■ Exercise description ■
Copy the lines character for character, starting with the first line and ending with the line that contains "you're doing and", both included.

■ Input for this task ■
========
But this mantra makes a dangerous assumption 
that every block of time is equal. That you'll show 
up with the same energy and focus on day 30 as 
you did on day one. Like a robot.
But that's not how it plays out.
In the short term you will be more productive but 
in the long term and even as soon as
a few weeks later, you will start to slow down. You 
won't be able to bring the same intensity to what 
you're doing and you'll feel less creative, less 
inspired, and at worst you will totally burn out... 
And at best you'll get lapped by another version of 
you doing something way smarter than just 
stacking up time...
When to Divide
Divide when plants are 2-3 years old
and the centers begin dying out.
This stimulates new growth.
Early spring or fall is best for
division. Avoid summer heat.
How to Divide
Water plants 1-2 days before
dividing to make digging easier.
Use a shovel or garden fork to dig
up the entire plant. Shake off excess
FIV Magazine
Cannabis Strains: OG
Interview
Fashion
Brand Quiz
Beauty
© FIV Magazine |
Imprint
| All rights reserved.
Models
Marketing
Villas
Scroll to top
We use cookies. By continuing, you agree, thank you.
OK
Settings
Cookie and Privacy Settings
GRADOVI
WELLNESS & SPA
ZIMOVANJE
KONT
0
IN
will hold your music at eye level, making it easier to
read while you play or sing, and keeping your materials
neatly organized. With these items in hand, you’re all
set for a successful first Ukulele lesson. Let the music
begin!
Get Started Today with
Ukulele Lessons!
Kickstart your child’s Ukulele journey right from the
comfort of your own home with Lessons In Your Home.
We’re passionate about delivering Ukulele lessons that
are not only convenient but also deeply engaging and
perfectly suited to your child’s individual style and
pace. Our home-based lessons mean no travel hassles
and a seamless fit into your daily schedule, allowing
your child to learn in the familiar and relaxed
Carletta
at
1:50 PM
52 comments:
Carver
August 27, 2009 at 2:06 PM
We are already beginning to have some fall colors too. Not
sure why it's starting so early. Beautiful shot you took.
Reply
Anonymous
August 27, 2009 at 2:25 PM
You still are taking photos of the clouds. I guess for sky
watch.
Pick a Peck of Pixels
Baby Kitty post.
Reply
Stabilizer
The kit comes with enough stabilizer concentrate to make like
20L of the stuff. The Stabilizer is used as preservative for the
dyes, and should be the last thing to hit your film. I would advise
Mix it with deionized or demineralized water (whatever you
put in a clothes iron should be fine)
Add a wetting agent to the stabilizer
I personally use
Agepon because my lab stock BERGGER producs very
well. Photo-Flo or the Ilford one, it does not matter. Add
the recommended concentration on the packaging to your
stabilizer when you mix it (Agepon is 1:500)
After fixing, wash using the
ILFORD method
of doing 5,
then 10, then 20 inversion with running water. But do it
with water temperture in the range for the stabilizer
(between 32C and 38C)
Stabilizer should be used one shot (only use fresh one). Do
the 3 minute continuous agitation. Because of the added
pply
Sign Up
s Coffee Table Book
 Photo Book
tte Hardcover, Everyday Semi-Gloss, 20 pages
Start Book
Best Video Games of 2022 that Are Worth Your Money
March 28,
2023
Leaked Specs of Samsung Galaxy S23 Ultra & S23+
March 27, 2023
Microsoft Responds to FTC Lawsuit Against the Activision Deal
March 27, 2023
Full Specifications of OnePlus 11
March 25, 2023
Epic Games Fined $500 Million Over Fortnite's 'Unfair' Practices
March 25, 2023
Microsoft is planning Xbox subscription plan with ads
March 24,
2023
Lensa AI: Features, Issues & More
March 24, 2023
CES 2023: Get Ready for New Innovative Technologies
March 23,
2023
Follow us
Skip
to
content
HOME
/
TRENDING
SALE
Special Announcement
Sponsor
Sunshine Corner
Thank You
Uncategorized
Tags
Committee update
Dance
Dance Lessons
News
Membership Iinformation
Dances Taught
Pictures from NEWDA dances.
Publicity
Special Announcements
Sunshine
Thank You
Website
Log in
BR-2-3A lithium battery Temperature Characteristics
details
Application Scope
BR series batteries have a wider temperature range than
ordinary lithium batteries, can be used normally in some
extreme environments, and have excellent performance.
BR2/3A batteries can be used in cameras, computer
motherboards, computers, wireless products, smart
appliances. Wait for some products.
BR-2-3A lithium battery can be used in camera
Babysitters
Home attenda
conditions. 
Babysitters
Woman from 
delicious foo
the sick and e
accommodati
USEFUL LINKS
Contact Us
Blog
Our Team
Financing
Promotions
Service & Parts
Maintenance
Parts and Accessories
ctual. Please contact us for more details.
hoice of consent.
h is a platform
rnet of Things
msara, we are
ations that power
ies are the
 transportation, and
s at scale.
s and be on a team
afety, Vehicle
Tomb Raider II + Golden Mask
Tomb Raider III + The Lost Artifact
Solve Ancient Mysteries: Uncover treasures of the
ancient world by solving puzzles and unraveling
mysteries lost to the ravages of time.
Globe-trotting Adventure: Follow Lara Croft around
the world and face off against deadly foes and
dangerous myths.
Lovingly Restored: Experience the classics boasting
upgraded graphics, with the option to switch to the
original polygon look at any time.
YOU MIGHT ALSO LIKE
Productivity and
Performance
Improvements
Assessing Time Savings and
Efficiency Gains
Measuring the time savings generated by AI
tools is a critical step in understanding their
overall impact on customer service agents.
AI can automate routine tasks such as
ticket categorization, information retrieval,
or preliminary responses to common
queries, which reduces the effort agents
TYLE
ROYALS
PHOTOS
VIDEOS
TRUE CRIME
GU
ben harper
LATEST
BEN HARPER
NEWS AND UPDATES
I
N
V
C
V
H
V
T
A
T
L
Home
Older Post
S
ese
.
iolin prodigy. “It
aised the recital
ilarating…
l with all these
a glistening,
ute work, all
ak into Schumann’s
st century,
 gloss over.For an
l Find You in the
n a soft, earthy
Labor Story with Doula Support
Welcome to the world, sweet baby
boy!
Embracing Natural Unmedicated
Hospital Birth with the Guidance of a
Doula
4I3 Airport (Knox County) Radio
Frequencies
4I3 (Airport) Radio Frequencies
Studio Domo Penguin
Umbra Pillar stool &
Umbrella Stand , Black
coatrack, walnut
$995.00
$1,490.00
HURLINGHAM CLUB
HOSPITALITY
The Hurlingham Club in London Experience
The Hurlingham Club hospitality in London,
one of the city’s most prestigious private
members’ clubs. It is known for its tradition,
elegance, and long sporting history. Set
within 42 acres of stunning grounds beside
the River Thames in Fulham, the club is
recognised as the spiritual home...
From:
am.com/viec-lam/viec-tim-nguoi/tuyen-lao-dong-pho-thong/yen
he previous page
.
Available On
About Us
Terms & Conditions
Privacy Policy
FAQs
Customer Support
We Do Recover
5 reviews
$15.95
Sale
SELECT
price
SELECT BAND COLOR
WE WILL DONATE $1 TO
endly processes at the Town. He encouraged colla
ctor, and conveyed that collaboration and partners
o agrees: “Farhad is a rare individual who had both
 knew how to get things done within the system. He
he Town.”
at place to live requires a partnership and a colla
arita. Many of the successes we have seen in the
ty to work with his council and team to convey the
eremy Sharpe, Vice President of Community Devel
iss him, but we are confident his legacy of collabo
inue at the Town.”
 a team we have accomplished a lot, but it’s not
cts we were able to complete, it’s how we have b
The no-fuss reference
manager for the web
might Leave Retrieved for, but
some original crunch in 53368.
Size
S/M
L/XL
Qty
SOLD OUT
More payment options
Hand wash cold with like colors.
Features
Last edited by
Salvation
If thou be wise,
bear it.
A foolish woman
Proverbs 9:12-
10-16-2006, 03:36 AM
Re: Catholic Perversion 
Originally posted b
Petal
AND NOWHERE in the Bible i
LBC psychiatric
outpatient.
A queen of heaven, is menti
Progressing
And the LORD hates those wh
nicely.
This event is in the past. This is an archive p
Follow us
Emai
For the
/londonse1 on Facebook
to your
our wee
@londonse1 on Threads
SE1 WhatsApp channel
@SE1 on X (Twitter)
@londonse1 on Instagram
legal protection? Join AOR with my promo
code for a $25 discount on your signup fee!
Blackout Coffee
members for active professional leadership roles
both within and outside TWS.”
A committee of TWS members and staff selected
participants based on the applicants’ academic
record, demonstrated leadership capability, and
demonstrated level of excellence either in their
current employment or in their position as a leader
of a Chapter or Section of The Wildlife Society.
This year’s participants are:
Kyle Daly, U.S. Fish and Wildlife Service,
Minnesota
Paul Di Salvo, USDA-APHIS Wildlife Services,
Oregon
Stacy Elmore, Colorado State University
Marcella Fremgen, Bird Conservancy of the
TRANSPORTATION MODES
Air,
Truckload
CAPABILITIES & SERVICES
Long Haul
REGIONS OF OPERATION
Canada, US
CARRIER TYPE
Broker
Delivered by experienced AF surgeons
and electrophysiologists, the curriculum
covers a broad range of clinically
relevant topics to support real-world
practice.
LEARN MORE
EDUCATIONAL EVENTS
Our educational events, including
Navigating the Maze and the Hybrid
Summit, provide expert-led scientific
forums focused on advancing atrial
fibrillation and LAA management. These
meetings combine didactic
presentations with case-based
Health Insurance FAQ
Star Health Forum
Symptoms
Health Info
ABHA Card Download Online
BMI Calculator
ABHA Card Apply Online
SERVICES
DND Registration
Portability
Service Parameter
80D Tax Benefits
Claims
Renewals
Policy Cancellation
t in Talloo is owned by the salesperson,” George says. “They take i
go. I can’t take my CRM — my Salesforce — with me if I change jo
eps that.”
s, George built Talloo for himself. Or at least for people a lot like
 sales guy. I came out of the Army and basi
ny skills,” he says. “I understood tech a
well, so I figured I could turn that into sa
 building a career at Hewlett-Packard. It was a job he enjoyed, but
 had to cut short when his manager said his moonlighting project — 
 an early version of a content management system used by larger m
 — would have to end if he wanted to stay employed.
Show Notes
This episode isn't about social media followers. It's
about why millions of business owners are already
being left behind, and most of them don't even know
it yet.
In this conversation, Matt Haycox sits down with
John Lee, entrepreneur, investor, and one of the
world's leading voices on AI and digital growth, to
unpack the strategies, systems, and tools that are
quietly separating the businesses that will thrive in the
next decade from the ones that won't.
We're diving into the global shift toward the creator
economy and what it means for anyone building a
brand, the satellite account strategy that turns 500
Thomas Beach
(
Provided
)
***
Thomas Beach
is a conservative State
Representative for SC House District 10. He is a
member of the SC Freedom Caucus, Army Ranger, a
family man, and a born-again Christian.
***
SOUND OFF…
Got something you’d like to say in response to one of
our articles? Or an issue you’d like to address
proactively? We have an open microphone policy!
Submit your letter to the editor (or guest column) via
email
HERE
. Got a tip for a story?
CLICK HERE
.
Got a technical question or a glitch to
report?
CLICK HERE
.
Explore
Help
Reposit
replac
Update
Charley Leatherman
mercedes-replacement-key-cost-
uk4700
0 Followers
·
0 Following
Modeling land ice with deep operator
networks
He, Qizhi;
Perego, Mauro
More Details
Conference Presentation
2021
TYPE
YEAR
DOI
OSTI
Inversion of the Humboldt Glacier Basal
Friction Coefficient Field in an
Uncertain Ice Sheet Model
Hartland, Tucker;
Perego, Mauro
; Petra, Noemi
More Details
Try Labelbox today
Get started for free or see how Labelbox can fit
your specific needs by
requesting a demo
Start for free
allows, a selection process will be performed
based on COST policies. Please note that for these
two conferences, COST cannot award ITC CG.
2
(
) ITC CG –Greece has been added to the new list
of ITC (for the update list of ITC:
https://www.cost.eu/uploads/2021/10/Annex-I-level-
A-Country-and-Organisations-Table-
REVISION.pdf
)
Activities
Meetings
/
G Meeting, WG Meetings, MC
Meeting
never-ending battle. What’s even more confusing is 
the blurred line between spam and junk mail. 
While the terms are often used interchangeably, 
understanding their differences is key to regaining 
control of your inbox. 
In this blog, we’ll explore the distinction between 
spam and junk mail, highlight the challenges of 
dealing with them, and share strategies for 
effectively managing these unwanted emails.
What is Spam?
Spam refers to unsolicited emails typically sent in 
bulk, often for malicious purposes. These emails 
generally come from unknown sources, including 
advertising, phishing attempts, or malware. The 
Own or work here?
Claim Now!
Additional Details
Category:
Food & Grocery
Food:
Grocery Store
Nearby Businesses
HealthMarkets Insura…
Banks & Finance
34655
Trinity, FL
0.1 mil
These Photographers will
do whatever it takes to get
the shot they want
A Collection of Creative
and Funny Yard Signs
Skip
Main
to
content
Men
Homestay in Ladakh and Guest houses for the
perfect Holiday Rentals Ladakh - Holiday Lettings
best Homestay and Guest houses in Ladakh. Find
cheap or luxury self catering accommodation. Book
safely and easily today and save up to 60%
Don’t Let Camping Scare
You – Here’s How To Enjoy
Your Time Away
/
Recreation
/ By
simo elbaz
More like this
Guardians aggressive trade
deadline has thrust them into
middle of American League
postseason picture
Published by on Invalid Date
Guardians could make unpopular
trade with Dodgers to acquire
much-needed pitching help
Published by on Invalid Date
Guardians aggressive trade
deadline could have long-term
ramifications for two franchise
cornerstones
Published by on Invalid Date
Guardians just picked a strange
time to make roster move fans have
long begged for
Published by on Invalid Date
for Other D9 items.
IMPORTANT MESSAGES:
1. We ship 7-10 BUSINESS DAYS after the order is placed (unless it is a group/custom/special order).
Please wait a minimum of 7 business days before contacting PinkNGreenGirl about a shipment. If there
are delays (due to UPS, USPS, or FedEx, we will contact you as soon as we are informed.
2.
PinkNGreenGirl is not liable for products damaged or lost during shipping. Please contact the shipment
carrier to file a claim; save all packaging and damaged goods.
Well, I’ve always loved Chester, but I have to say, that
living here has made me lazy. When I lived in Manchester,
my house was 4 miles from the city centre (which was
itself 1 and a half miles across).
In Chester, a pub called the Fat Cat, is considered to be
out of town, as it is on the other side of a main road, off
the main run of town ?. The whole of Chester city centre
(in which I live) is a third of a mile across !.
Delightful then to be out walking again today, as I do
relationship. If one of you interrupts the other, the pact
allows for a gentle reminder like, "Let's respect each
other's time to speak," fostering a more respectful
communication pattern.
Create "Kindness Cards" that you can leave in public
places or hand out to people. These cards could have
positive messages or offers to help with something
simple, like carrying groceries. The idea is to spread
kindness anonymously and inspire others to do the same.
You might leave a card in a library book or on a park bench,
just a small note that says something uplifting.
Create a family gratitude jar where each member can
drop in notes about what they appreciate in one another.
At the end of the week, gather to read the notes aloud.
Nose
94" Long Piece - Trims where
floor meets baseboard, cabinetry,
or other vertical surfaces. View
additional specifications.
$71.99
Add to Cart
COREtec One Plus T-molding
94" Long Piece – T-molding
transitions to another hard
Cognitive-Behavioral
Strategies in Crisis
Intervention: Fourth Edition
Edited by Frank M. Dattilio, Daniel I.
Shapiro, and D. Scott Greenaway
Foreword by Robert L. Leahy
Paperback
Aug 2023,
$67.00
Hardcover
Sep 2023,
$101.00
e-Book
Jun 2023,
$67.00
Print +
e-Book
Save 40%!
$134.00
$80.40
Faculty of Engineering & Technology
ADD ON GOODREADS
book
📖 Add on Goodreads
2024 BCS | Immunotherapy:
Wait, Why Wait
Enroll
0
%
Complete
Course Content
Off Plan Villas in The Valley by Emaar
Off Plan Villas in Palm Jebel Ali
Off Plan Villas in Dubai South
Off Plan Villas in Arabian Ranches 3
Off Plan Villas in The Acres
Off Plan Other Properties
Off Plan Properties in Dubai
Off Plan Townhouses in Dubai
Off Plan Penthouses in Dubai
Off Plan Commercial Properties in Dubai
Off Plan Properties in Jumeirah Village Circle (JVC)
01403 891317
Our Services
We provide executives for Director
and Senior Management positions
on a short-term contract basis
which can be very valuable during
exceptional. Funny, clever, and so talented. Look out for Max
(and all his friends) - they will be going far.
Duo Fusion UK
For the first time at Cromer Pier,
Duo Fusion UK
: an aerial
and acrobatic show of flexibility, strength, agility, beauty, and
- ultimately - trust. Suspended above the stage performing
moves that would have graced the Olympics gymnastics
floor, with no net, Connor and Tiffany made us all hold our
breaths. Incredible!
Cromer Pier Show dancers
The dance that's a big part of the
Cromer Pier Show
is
========
■ Solution below ■
But this mantra makes a dangerous assumption 
that every block of time is equal. That you'll show 
up with the same energy and focus on day 30 as 
you did on day one. Like a robot.
But that's not how it plays out.
In the short term you will be more productive but 
in the long term and even as soon as
a few weeks later, you will start to slow down. You 
won't be able to bring the same intensity to what 
you're doing and you'll feel less creative, less 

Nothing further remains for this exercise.